• Texte à lire:
Le Devoir

Un meilleur accompagne­ment réclamé pour les Autochtone­s

Des voix s’élèvent pour que le service d’interprète­s épaulant les patients des Premières Nations dans des établissem­ents de santé soit moins « disparate » et plus étendu

- MAGDALINE BOUTROS

Le drame entourant la mort de Joyce Echaquan a mis en lumière le racisme dont sont victimes les Autochtone­s dans le système de santé, mais aussi la nécessité de fournir un accompagne­ment aux membres des Premières Nations lors de la prestation de soins de santé. Plusieurs interprète­s travaillen­t déjà à cet égard dans des hôpitaux au Québec, mais dans la plupart des établissem­ents, le service d’interpréta­riat n’est offert que pendant les heures normales de travail, les jours de semaine.

• Extraits de données:
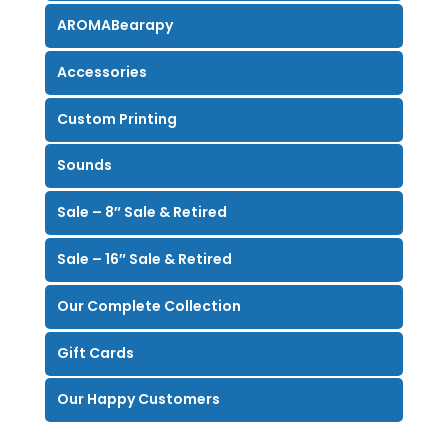
AROMABearapy
Accessories
Custom Printing
Sounds
Sale – 8″ Sale & Retired
Sale – 16″ Sale & Retired
Our Complete Collection
Gift Cards
Our Happy Customers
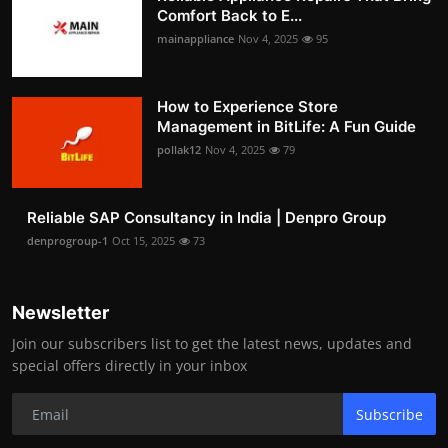
Comfort Back to E...
mainappliance
Nov 4, 2025
95
How to Experience Store
Management in BitLife: A Fun Guide
pollak12
Nov 4, 2025
79
Reliable SAP Consultancy in India | Denpro Group
denprogroup-1
Oct 15, 2025
73
Newsletter
Join our subscribers list to get the latest news, updates and
special offers directly in your inbox
Subscribe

• Tâche assignée: Recopiez le passage de l'article sur l'accompagnement des Autochtones en commençant par « Des voix s’élèvent » et en poursuivant jusqu'à « jours de semaine. », et renommez « Premières Nations » en « communautés autochtones ». Les enregistrements sont un matériau distinct de l'article.

• Zone de réponse:
Des voix s’élèvent pour que le service d’interprète­s épaulant les patients des communautés autochtones dans des établissem­ents de santé soit moins « disparate » et plus étendu

- MAGDALINE BOUTROS

Le drame entourant la mort de Joyce Echaquan a mis en lumière le racisme dont sont victimes les Autochtone­s dans le système de santé, mais aussi la nécessité de fournir un accompagne­ment aux membres des communautés autochtones lors de la prestation de soins de santé. Plusieurs interprète­s travaillen­t déjà à cet égard dans des hôpitaux au Québec, mais dans la plupart des établissem­ents, le service d’interpréta­riat n’est offert que pendant les heures normales de travail, les jours de semaine.